# Background with caves



## yonipainting (Jun 3, 2013)

Hi there.

After lot of searching through DIY background ideas and not finding what I was looking for, I came up with this idea and decided to post it here. Hope you like it too and use it for your tanks.

I am not going to go into details about applying cement levels, coloring cement, siliconing, checking Ph levels etc, because there is a lot of info about all that around.

So, here it is. I purchased two 2x8 styrofoam boards 3" thick 
20130406_135209 by yoipainting, on Flickr

Than I cut them to fit in my tank and siliconed them together with A LOT of silicone. The reason I went with 3 and 4 boards glued together is that I waned to have sizable caves in there

20130406_142139 by yoipainting, on Flickr

The next step was a lot of fun. I did some knife and hand digging but the most of it was done by burning the stirofoam with a blow torch. Please do this outside, and have a hose with running water ready because the foam will catch on fire and just keep burning if you do not hose it down. Do whatever you want at this stage as to number and size of your caves as well as as the overall shape of the rock.
Please note that some silicone that holds sheets together will be left hanging in your caves after burning. Simpy cut it off with a knife or just with your hands before you start applying cement.

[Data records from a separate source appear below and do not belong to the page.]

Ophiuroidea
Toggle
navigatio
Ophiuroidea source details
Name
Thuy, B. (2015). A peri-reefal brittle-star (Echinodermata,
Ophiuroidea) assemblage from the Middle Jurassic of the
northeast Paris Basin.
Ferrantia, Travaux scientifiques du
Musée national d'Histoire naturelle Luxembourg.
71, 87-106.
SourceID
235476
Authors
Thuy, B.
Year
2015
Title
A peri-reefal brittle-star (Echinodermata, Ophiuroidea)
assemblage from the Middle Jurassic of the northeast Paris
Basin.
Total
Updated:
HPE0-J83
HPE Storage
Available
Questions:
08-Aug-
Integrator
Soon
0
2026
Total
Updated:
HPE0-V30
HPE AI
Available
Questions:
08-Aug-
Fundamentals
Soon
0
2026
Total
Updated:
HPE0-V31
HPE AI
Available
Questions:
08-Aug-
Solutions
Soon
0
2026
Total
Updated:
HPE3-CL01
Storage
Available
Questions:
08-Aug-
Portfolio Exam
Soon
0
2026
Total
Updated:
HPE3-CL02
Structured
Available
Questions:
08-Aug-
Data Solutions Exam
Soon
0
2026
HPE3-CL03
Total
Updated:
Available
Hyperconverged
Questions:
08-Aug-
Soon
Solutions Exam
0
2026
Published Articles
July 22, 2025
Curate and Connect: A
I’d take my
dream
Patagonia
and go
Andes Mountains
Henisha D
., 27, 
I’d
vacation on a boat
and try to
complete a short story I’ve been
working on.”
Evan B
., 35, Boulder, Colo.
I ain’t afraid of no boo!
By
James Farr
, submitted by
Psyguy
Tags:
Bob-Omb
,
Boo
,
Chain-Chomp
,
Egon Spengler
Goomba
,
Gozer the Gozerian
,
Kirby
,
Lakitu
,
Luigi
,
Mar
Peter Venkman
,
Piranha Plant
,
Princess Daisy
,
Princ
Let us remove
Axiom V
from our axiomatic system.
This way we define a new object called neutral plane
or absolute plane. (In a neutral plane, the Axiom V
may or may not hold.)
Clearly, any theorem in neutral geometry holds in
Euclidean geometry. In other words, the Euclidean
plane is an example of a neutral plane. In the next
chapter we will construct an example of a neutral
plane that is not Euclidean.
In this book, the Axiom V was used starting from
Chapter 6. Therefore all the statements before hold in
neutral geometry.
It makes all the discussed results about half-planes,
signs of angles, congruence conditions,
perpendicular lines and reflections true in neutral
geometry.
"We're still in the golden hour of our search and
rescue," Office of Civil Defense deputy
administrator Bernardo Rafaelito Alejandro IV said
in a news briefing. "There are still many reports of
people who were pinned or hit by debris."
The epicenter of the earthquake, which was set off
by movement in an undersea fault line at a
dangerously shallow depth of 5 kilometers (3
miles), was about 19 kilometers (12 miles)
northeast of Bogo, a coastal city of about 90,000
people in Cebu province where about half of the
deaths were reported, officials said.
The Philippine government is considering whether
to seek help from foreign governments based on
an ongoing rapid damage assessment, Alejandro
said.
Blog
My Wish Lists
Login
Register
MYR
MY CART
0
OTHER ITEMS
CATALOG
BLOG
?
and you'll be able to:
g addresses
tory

20130507_182413 by yoipainting, on Flickr

After you are done and happy with cement, you could (as I did) get some artificial pants in there ( or not). Here is the final look. My cichlids absolutely love their caves.

20130603_111525 by yoipainting, on Flickr


----------



## NJmomie (Jan 17, 2013)

Wow, what a great idea. I probably wouldn't put the plants like that since they look a bit unrealistic but I love the caves. I think I may just have to make the holes with a knife though since I don't have a blow torch handy...LOL


----------



## yonipainting (Jun 3, 2013)

Believe me, you need a torch. Spend $15 and buy something cheap. You will never get a realistic stone surface without using a flame. BTW, i hung these plants to give fish some privacy  I know it is a bit unrealistic


----------



## NJmomie (Jan 17, 2013)

I can deal with $15 but it will be very interesting to see my husband's reaction upon finding out my latest purchase....


----------



## yonipainting (Jun 3, 2013)

Lol, I am sure he will be puzzled.


----------



## Bowfront (Jun 3, 2013)

That is a really cool idea and the finished product looks amazing, including the plants.

.


----------



## cichlid-gal (Apr 27, 2012)

Really nice idea and the fake plants don't look bad at all. Do the fish use the caves in the higher regions?


----------



## R-DUB (Jun 3, 2007)

I like the BG and the plants! Great build.


----------



## ratbones86 (Jun 29, 2012)

My question is how hard is it to clean out the caves to get the poop and stuff out of them?


----------



## yonipainting (Jun 3, 2013)

narrow vacuum pipe


----------



## At1Maverick (Mar 7, 2013)

Looks awesome! May I ask what kid of cement you used?


----------



## k7gixxerguy (Jan 12, 2012)

Very nice outcome minus the plants personally but I can see why you did it. My main concern would be catching a fish with a net in that tank if and when you needed to. Another easy trick to turning foam into a rocky texture is to spray it with aquarium safe spray paint such as krylon fusion or rustoleums plastic version. It eats away at the foam and you can make deeper nooks and crannies just sraying close and heavier in an area if you like. You do have to cut the rough form of your shapes out though before doing this.


----------



## yonipainting (Jun 3, 2013)

At1Maverick said:


> Looks awesome! May I ask what kid of cement you used?


just a regular cement from Home depot


----------



## yonipainting (Jun 3, 2013)

k7gixxerguy said:


> Very nice outcome minus the plants personally but I can see why you did it. My main concern would be catching a fish with a net in that tank if and when you needed to. Another easy trick to turning foam into a rocky texture is to spray it with aquarium safe spray paint such as krylon fusion or rustoleums plastic version. It eats away at the foam and you can make deeper nooks and crannies just sraying close and heavier in an area if you like. You do have to cut the rough form of your shapes out though before doing this.


Yeah, you can forget about catching the fish in there. Maybe a worm on a hook and a lot of patience


----------